Stored entries
##########

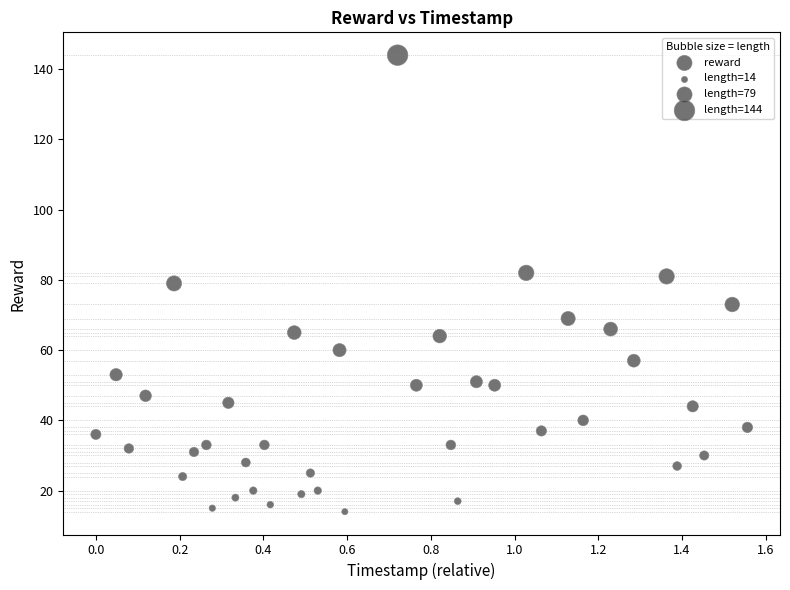

What is the range of Y values (max minus min)?

130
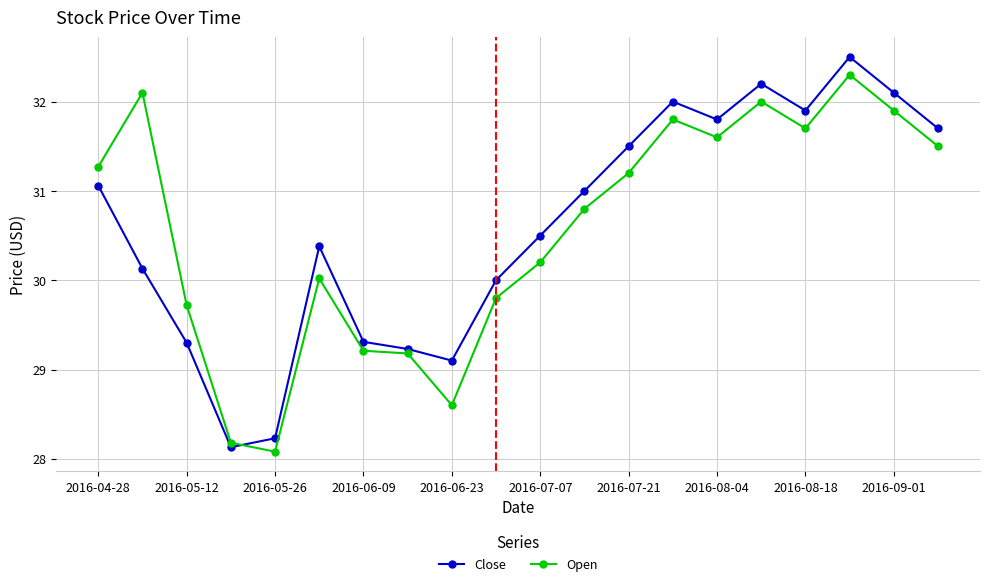

What is the minimum value for Open?

28.1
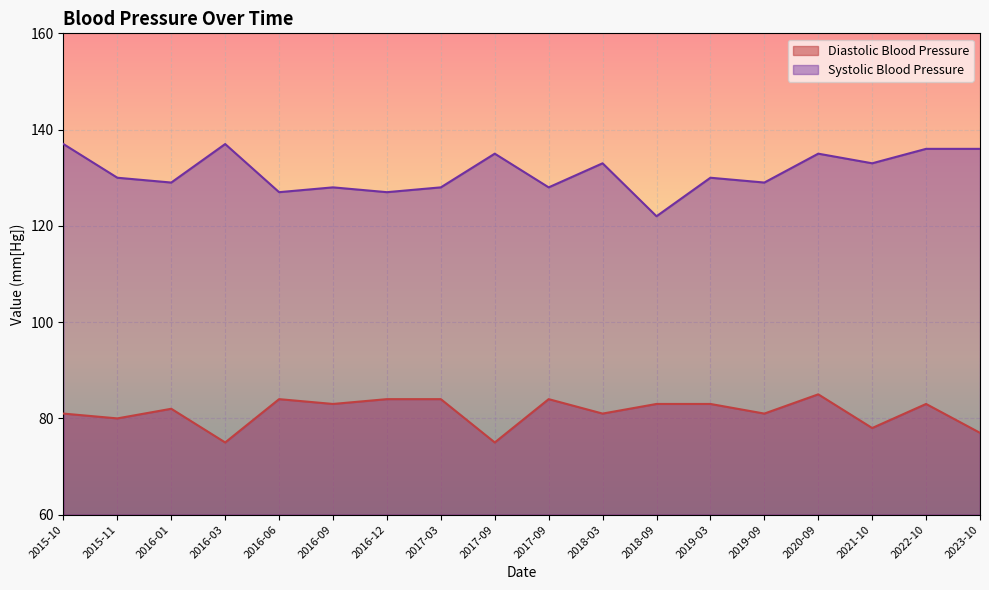

What is the sum of the Diastolic Blood Pressure values at 2023-10 and 2021-10?

155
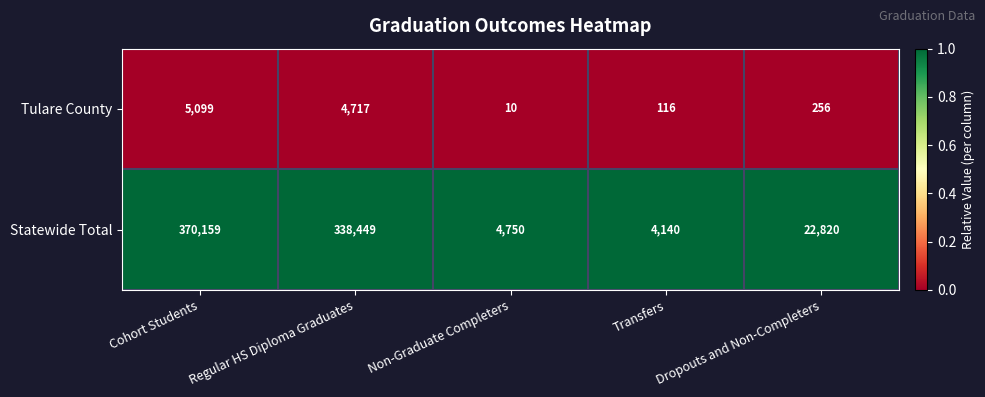

What is the difference between the highest and lowest values at Cohort Students?

365060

##########

> [ACTIVITY] Please reproduce the records starting at the line containing "What is the sum" and ending at the last line of the records, switching "values" to "readings" and changing nothing else. Leave the pictures out of your answer.

> [RESULT]
What is the sum of the Diastolic Blood Pressure readings at 2023-10 and 2021-10?

155

What is the difference between the highest and lowest readings at Cohort Students?

365060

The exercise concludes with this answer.